I have the following C# program :

class Program
{ 
    static int[] foo = new int[1];

    static void Main()
    {
        foo[0] = Get();
        Console.WriteLine(foo[0]); //print "0"
    }

    static int Get()
    {
        foo = new int[1];
        return 5;
    }
}

After Get() has been called from Main() , I expect foo array to contains 5 at first position. However, it is zero. Why is it so ?

It is like C# captures a reference to foo when Get() method is called. This old array reference is then used for assigning Get() returned value (and not the new one instantiated in Get() ).

Answer 1

The operands in statements are always evaluated left to right, even if precedence rules for the operators deciding how things are then processed result in complex logic. This means that the foo[0] target is actually performed before the call to Get . You can see this in the IL:

.method private hidebysig static 
    void Main () cil managed 
{
    // Method begins at RVA 0x2050
    // Code size 25 (0x19)
    .maxstack 8

    IL_0000: ldsfld int32[] Program::foo
    IL_0005: ldc.i4.0
    IL_0006: call int32 Program::Get()
    IL_000b: stelem.i4
    IL_000c: ldsfld int32[] Program::foo
    IL_0011: ldc.i4.0
    IL_0012: ldelem.i4
    IL_0013: call void [mscorlib]System.Console::WriteLine(int32)
    IL_0018: ret
} // end of method Program::Main

Note that the ldsfld ... foo and ldc.i4.0 (the constant zero) are executed before the call ... Get() , with those values left on the stack for use in the later ldsfld ... foo . In more complicated cases (involving brackets etc), it can be very interesting to see the tricks the compiler has used to retain left-to-right evaluation. Tools like sharplab can help with this; here's your example in sharplab .

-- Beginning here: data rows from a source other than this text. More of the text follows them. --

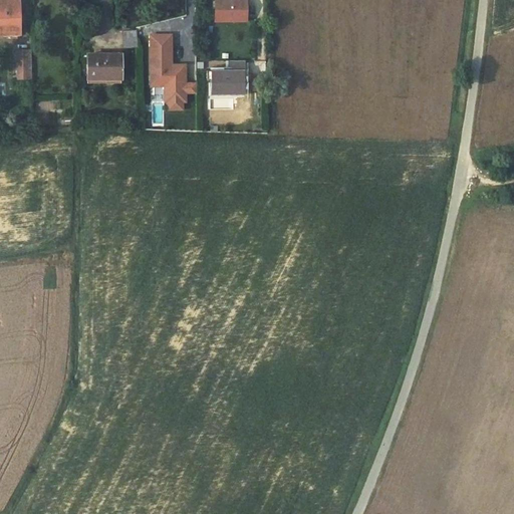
[(0,0),(0,31),(3,31),(3,36),(19,36),(18,0),(0,0)]
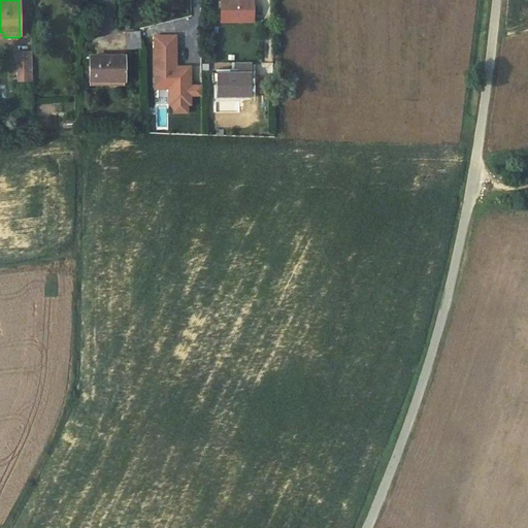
[(221,0),(221,24),(256,24),(256,0),(221,0)]
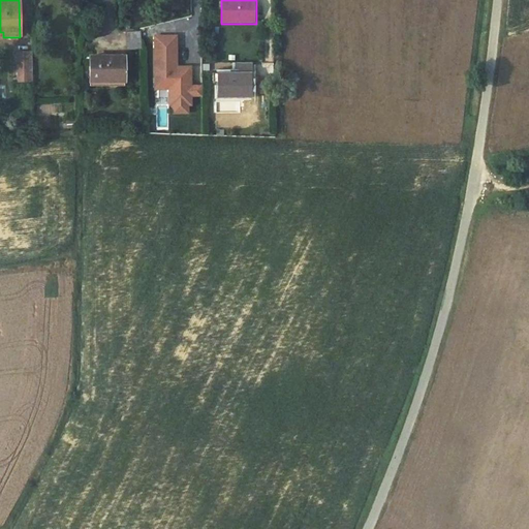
[(125,32),(127,50),(141,48),(139,30),(125,32)]
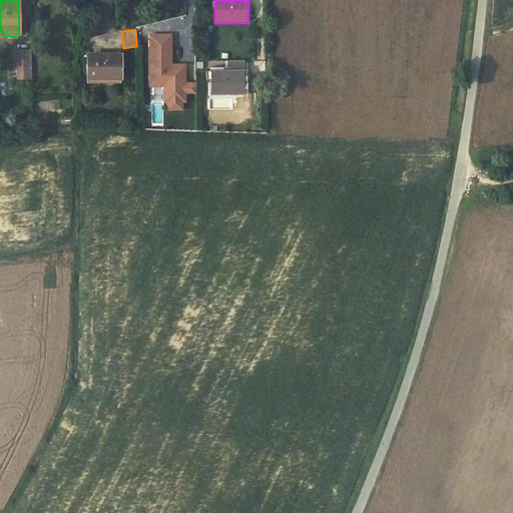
[(173,63),(173,33),(148,34),(149,87),(163,87),(163,102),(168,102),(168,111),(186,110),(186,94),(197,93),(196,81),(187,82),(187,63),(173,63)]
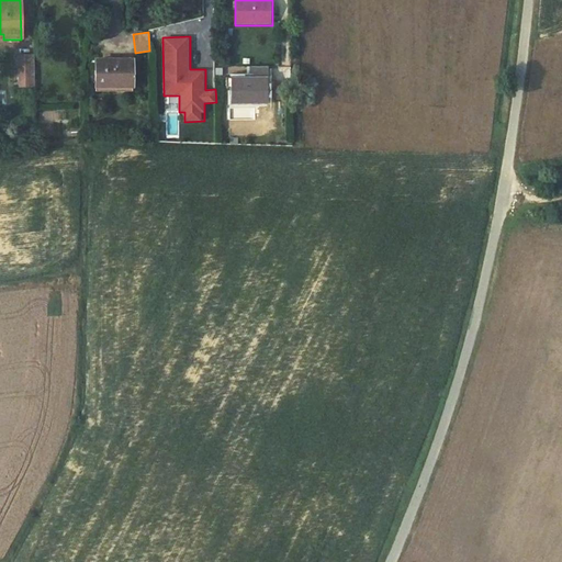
[(34,76),(34,55),(19,55),(20,76),(34,76)]
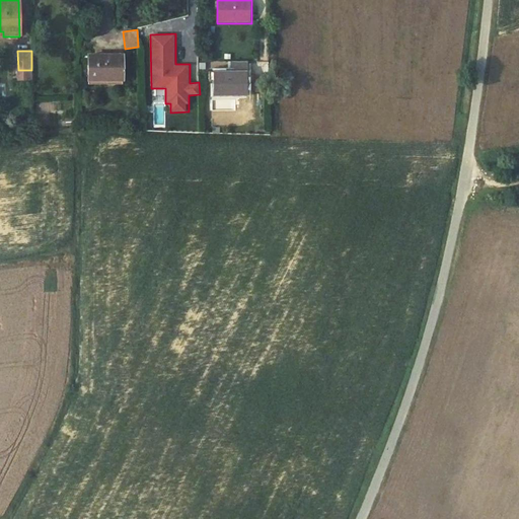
[(122,55),(88,55),(88,78),(122,78),(122,55)]
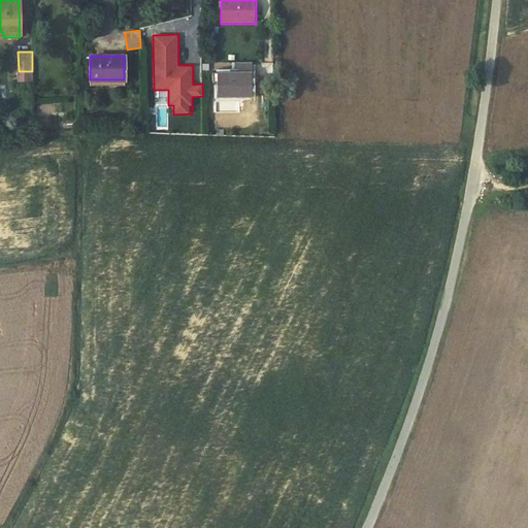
[(235,62),(235,72),(218,72),(218,100),(254,99),(254,62),(235,62)]
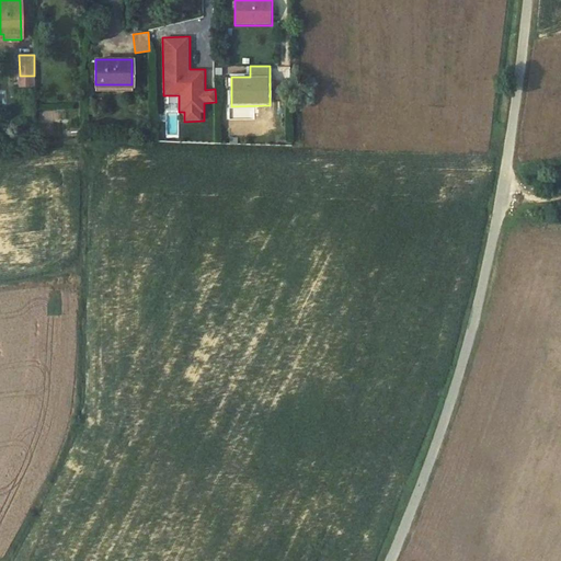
[(35,84),(34,76),(20,76),(20,86),(35,84)]
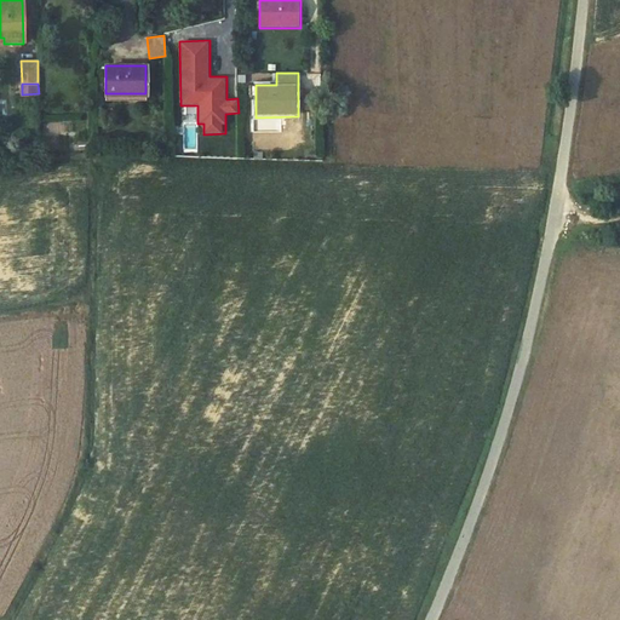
[(28,154),(34,149),(30,144),(24,149),(28,154)]
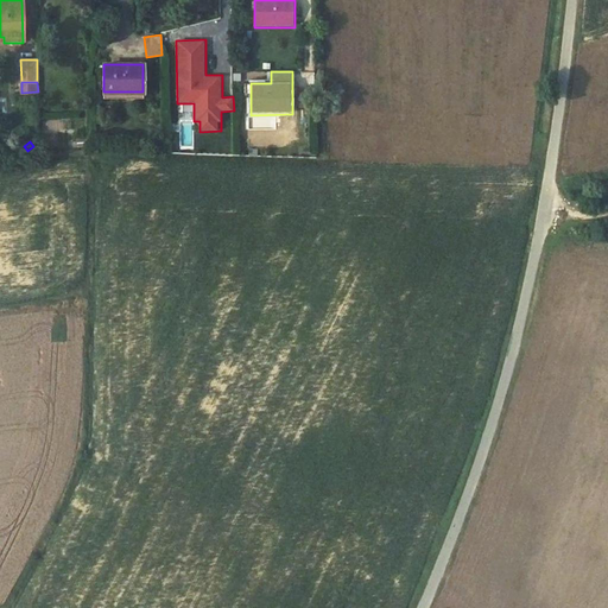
All buildings are outlined.
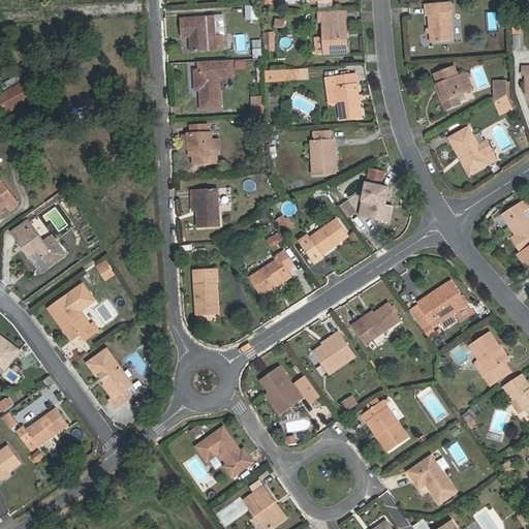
[(455,40),(452,2),(426,4),(427,16),(429,16),(431,42),(455,40)]
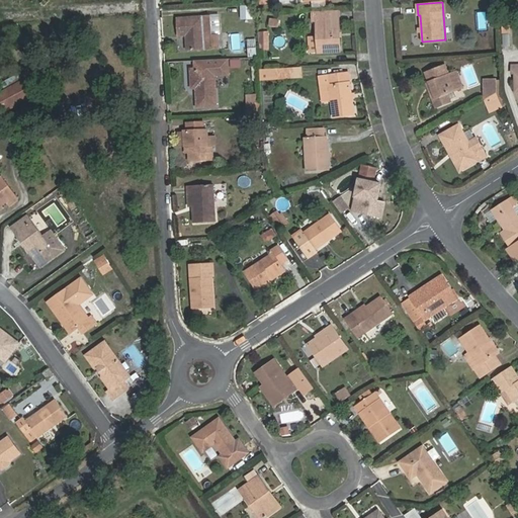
[(481,28),(489,27),(487,9),(479,10),(481,28)]
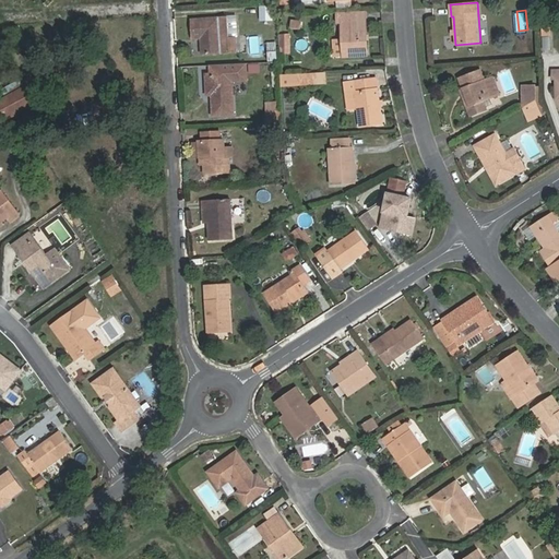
[(369,55),(367,22),(365,22),(364,12),(337,13),(339,23),(342,23),(344,57),(369,55)]
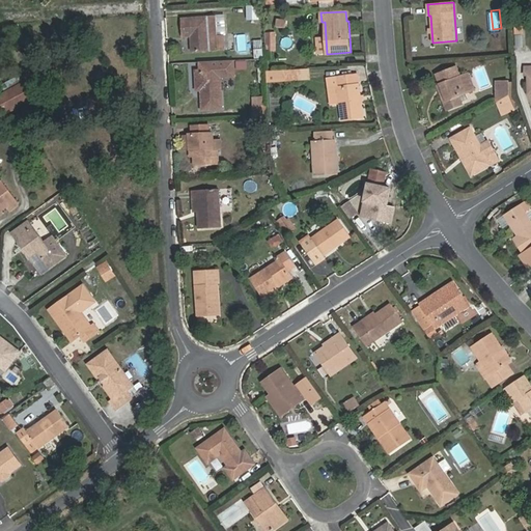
[(217,15),(182,18),(183,37),(191,37),(191,52),(225,50),(224,34),(218,35),(217,15)]
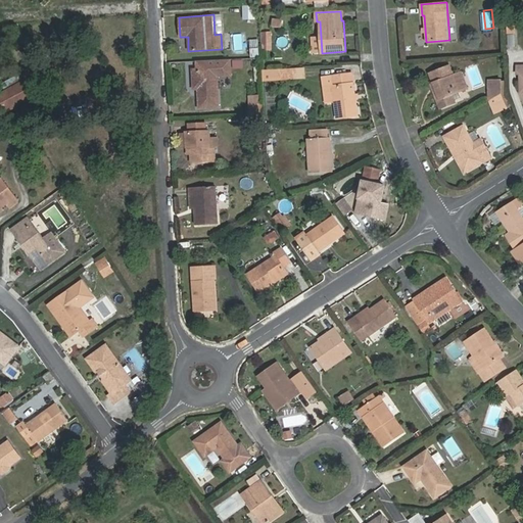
[(263,33),(263,50),(272,50),(271,33),(263,33)]
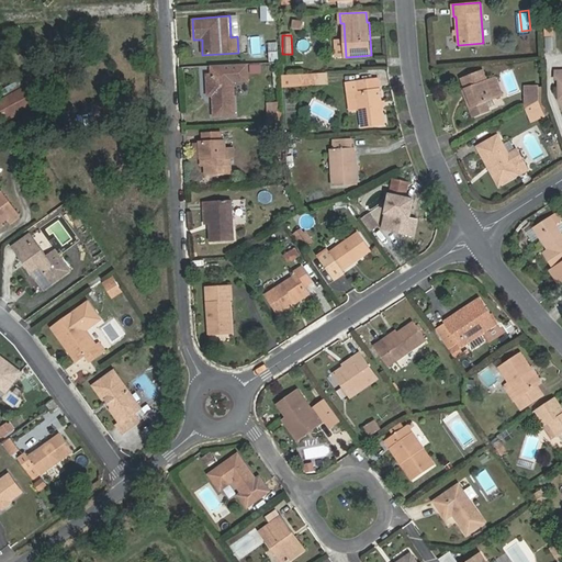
[(270,52),(270,60),(279,60),(279,52),(270,52)]
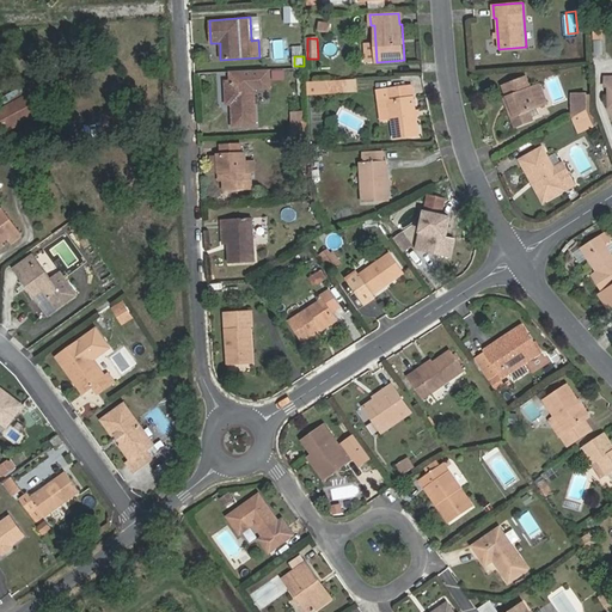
[(270,68),(244,69),(244,80),(232,80),(226,80),(227,103),(232,103),(233,124),(256,124),(255,87),(270,86),(270,68)]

This is due to 12.4 Operators in the ECMA 334 specification:

12.4.1 General

...

The order of evaluation of operators in an expression is determined by the precedence and associativity of the operators (§12.4.2).

Operands in an expression are evaluated from left to right. [Example: In F(i) + G(i++) * H(i), method F is called using the old value of i, then method G is called with the old value of i, and, finally, method H is called with the new value of i. This is separate from and unrelated to operator precedence. end example]